2. Gembira terhadap Rasulullah adalah perintah Alqur'an. Allah Ta'ala berfirman: "Katakanlah, 'Dengan karunia Allah dan rahmat-Nya, hendaklah dengan itu mereka bergembira'." (Surah Yunus: 58). Jadi, Allah sendiri meminta kita untuk bergembira dengan rahmat-Nya, sedangkan Nabi SAW merupakan rahmat terbesar, sebagaimana disebut dalam Alqur'an. "Dan tidaklah Kami mengutusmu melainkan sebagai rahmat bagi semesta alam." (Al-Anbiya': 107).

3. Peringatan Maulid Nabi adalah ungkapan kegembiraan terhadap baginda Nabi.
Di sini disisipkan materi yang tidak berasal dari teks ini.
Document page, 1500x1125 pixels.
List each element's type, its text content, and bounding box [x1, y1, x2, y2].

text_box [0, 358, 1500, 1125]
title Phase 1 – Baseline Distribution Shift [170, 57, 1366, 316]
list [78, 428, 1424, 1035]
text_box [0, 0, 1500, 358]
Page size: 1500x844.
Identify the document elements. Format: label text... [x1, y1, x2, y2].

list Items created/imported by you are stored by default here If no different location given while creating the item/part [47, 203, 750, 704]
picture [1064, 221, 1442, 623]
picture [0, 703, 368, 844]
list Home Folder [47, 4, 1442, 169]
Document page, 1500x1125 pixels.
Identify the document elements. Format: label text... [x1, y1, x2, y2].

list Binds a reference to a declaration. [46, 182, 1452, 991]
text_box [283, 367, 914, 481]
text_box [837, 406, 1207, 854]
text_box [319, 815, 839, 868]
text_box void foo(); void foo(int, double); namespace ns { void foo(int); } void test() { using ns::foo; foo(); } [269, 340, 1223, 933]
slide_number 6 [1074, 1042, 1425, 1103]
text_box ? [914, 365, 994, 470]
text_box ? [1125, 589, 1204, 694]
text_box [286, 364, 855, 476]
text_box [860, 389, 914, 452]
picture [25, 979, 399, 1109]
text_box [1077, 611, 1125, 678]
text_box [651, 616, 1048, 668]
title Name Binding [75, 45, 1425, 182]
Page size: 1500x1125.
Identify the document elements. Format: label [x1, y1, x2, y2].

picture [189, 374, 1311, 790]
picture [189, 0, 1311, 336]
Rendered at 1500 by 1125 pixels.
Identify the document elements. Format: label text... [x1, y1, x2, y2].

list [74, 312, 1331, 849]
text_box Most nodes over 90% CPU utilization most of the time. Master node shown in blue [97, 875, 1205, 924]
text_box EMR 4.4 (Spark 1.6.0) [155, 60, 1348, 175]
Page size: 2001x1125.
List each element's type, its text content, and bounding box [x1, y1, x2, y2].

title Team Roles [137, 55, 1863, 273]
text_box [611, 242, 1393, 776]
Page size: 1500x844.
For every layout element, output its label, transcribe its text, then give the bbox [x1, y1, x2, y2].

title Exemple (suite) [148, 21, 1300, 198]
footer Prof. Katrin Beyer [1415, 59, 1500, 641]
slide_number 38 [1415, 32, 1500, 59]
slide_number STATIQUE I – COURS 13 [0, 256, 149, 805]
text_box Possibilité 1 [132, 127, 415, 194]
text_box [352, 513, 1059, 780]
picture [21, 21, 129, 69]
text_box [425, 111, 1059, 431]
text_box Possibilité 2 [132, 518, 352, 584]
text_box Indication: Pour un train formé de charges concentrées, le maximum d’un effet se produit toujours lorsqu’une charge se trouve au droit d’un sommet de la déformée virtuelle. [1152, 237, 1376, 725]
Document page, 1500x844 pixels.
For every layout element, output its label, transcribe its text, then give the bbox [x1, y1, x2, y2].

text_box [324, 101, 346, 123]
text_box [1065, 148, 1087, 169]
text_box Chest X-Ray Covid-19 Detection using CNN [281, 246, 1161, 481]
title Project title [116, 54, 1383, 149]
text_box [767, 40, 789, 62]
Ketika Suwaibah, hamba Abu Lahab (paman Nabi SAW) menyampaikan berita gembira tentang kelahiran Nabi Muhmmad, Abu Lahab pun memerdekakan budaknya sebagai tanda suka citanya. Kerana kegembiraan Abu Lahab merayakan kelahiran Rasulullah itu, di akhirat siksa terhadap dirinya diringankan setiap hari Senin dan keluar air surga dari celahan jarinya untuk minumannya. Demikianlah rahmat Allah terhadap siapapun yang bergembira atas kelahiran Nabi, termasuk juga terhadap kaum kafir sekalipun.

 

4. Memperingati Maulid Nabi SAW mendorong kita untuk bersalawat. Salawat itu diperintahkan oleh Allah Ta'ala. "Sesungguhnya Allah dan para malaikat-Nya bersalawat atas Nabi. Wahai orang-orang yang beriman, bersalawatlah kalian untuknya dan ucapkanlah salam sejahtera kepadanya." (Al-Ahzab: 56).

 

5. Maulid Nabi adalah perkara yang dipandang baik oleh para ulama dan kaum muslimin. Berdasarkan hadis yang diriwayatkan Abdullah bin Mas'ud. "Apa yang dipandang baik oleh kaum muslimin, ia pun baik di sisi Allah, dan apa yang dipandang buruk oleh kaum muslimin, ia pun buruk di sisi Allah."

 

Untuk diketahui, peringatan Maulid Nabi memang tidak ada di zaman Rasulullah sehingga sebagian orang menganggapnya bid'ah. Namun, bukan berarti semua bid'ah itu munkar dan sesat. Maulid Nabi adalah bid’ah hasanah (sesuatu yang baik). Sebab, ia termasuk di dalam dalil-dalil syara' dan kaedah-kaedah kulliyyah (yang bersifat global).

 

Imam Syafi’i mengatakan, adapun suatu kebaikan yang baru dan tidak bertentangan dengan kitabullah, sunnah, ijmak, atau sumber lain yang dijadikan pegangan adalah terpuji. Tidak semua bid'ah itu diharamkan. Jika haram, niscaya haramlah pengumpulan lembaran Alqur'an, yang dilakukan Sayyidina Abu Bakar, Umar, Zaid, Utsman, dan penulisannya di mushaf-mushaf karena khawatir hilang dengan wafatnya para sahabat penghafal Alqur'an.